> _Gezeigter Textauszug_:
★ ★ ★ ★ ★
BARBARA DRIBBUSCH ÜBER DIE ANTI-STRESS-VERORDNUNG Nicht zu viel Ideologie

Wenn Worte als Allzweckwaffe dienen, verlieren sie schnell an Aussagekraft. Das Wort „Stress“ gehört dazu. „Stress“ wird gerne als ideologische Allzweckwaffe eingesetzt, um ein angeblich ausbeuterisches Verhalten anzuprangern. Dabei ist „Stress“ nicht nur schlecht: Wir brauchen ein gewisses Maß an Stress, auch an Dysfunktionalität, um zu lernen und nicht zu verlernen, wie man damit umgeht.

Eine „Anti-Stress-Verordnung“ möchten die Gewerkschaften durchsetzen. Sie würde die Arbeitgeber dazu verpflichten, „Stressfaktoren“ zu minimieren. Man weiß heute, was dazugehört: quantitative Überforderung, schlechte ChefInnen, unklare Verantwortlichkeiten, wenig Handlungsspielraum, Kundenaggression, Angst vor dem Verlust des Arbeitsplatzes. Früher hat man dazu gesagt: sauschlechtes Betriebsklima. Es ist richtig, den Betriebsräten mit einer Verordnung eine Handhabe zu geben, in den Unternehmen solche Belastungen zu erheben und Erleichterungen einfordern zu können. Allzu viel sollte man davon allerdings nicht erwarten, denn vermutlich würde eine Anti-Stress-Verordnung eher in einem gut aufgestellten Metallbetrieb praktische Folgen haben als in einem unterfinanzierten Pflegeheim mit magerer Personalausstattung.
★ ★ ★ ★ ★
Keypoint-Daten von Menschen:
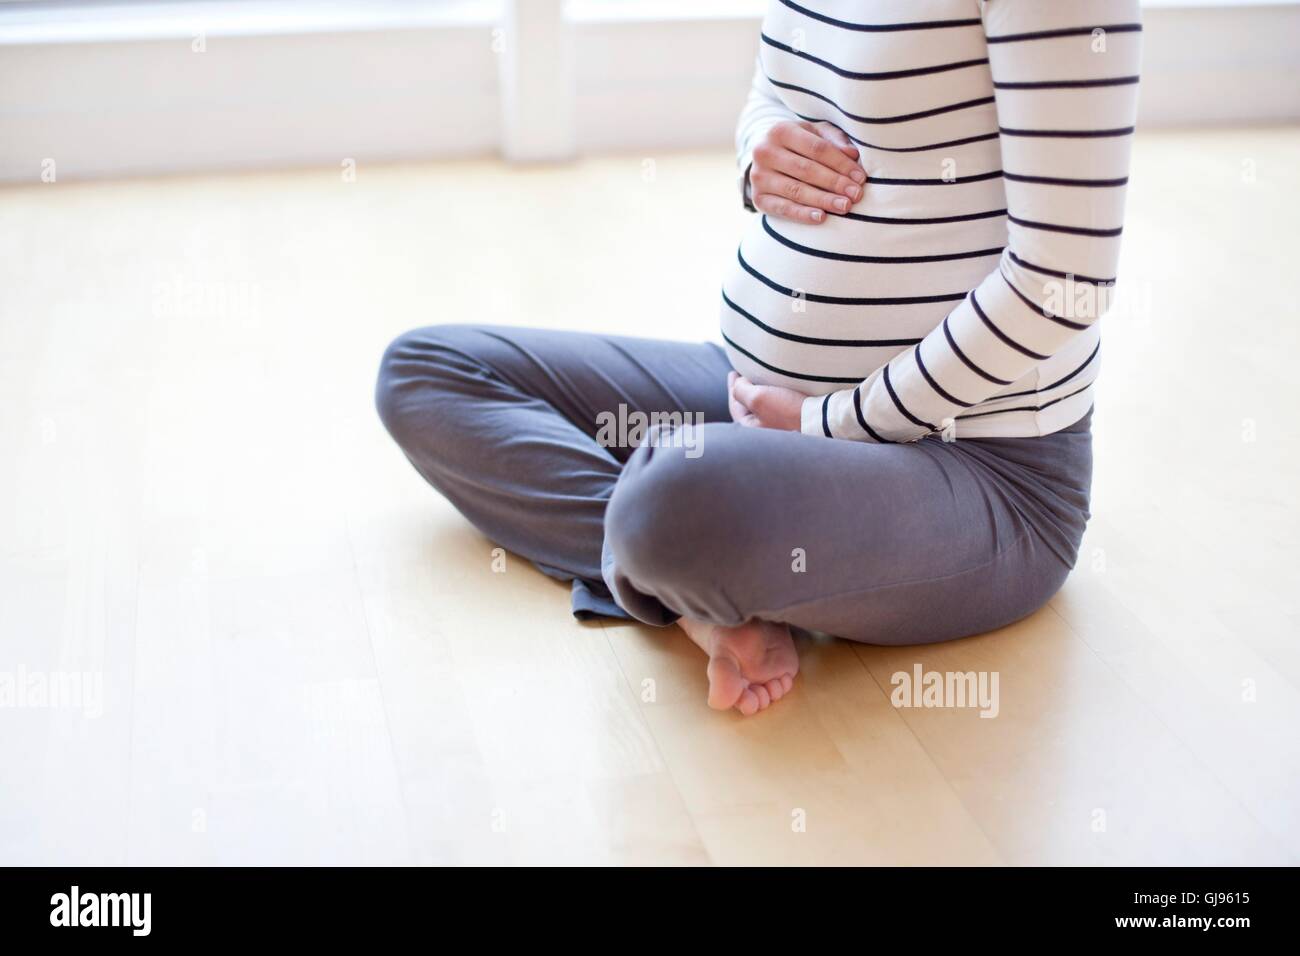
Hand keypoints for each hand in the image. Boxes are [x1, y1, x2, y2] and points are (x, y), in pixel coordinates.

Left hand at [728, 371, 803, 431]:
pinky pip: (778, 404)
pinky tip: (777, 385)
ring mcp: (779, 427)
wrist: (822, 417)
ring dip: (761, 390)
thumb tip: (741, 382)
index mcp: (751, 430)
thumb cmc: (788, 410)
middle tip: (743, 374)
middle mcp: (764, 432)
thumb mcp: (757, 398)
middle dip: (746, 390)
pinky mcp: (793, 421)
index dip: (733, 386)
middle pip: (749, 406)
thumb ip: (740, 389)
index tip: (734, 372)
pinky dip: (774, 393)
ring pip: (764, 404)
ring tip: (760, 377)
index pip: (735, 405)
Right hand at [749, 120, 866, 224]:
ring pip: (796, 190)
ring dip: (823, 200)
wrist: (767, 160)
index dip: (840, 163)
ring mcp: (759, 177)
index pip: (817, 148)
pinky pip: (783, 209)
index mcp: (781, 130)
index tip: (860, 177)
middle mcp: (765, 152)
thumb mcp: (815, 134)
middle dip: (834, 183)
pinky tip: (821, 217)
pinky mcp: (758, 198)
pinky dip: (802, 214)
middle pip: (806, 169)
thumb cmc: (799, 145)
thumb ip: (834, 140)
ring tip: (845, 207)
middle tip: (856, 195)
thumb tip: (852, 154)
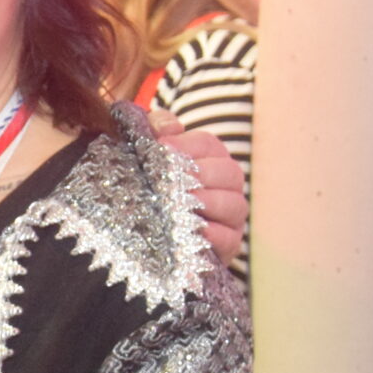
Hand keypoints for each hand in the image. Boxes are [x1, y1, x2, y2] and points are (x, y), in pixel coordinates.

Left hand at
★ ★ ★ ★ ★
> _Aufgabe_:
Fassen Sie den Kommentar zur Anti-Stress-Verordnung in zwei Sätzen zusammen.

> _Lösung_:
Das Wort „Stress“ wird gern als ideologische Allzweckwaffe gegen angeblich ausbeuterisches Verhalten eingesetzt, obwohl ein gewisses Maß an Stress nötig ist, um den Umgang damit zu lernen. Die von den Gewerkschaften angestrebte Anti-Stress-Verordnung würde Arbeitgeber zur Minimierung von Stressfaktoren verpflichten und Betriebsräten zu Recht eine Handhabe geben, dürfte aber eher in einem gut aufgestellten Metallbetrieb als in einem unterfinanzierten Pflegeheim praktische Folgen haben.